A wait of one year for the transcript of a two-day trial is deplorable, especially given that the defendant's minimum sentence was only three years. However, while the unresponsiveness of the court reporter is not to be condoned, the defendant was not prejudiced by the delay. Given our holding that trial counsel was not ineffective, it would be strange indeed if we said that delay in processing the defendant's nonmeritorious appeal warrants reversal of his convictions. Prejudice to the defendant as a result of the delay is a prerequisite to finding a constitutional violation. Williams, petitioner, supra at 626-627. Commonwealth v. Swenson, supra at 279-280. See also State v. Chapple, 135 Ariz. 281, 298-299 (1983). There is no prejudice in the defendant's serving a sentence he would have had to serve anyway. Therefore, because counsel's conduct of the trial does not rise to the level of ineffective assistance of counsel and because the delay in receiving the transcript was not prejudicial, the judgments must be affirmed.

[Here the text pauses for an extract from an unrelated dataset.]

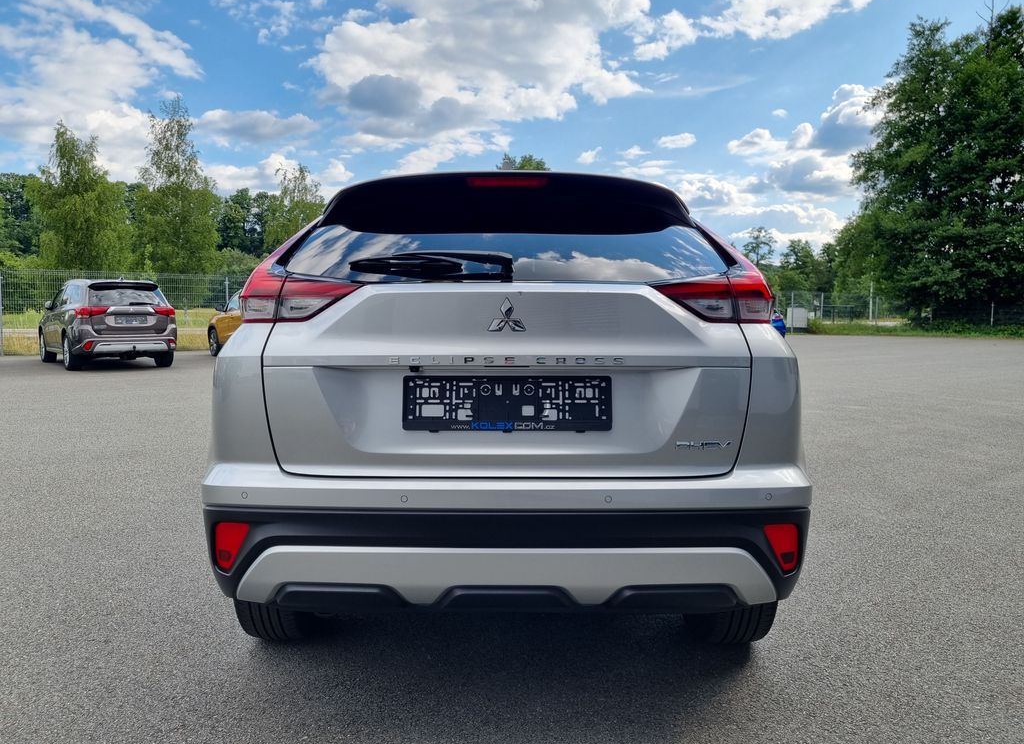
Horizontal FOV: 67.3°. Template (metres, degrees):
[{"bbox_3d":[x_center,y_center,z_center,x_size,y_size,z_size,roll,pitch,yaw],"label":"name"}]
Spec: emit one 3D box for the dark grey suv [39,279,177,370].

 The Commonwealth also argues that defense counsel's failure to transcribe the entire probable cause hearing does not amount to ineffective assistance of counsel because the transcript would not have been a certified transcript, and even if authenticated might still have been excluded at the discretion of the judge. Because of our holding above, we do not reach this issue.
 For authority from other jurisdictions that failure to obtain a transcript of a preliminary hearing for impeachment at trial does not constitute ineffective assistance of counsel, see United States v. Decoster, 624 F.2d 196, 213 (D.C. Cir.1976); Dodson v. State, 237 Ga. 607, 609 (1976); People v. Lewis, 89 Ill. App.3d 840, 846 (1980).